Problem: Could you set out every line of the entries below as a Markdown table with the columns Number and Content, skipping blank lines and leaving out the pictures?

Records for the task:
•••

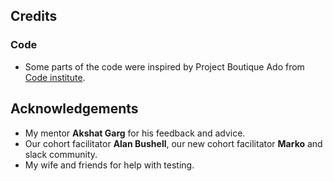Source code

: ## Credits

### Code
  
- Some parts of the code were inspired by Project Boutique Ado from [Code institute](https://learn.codeinstitute.net/dashboard).

## Acknowledgements

- My mentor **Akshat Garg** for his feedback and advice.
- Our cohort facilitator **Alan Bushell**, our new cohort facilitator **Marko** and slack community.
- My wife and friends for help with testing.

•••

Response:
| Number | Content |
|---|---|
| 1 | Source code |
| 2 | : ## Credits |
| 3 | ### Code |
| 4 | - Some parts of the code were inspired by Project Boutique Ado from [Code institute](https://learn.codeinstitute.net/dashboard). |
| 5 | ## Acknowledgements |
| 6 | - My mentor **Akshat Garg** for his feedback and advice. |
| 7 | - Our cohort facilitator **Alan Bushell**, our new cohort facilitator **Marko** and slack community. |
| 8 | - My wife and friends for help with testing. |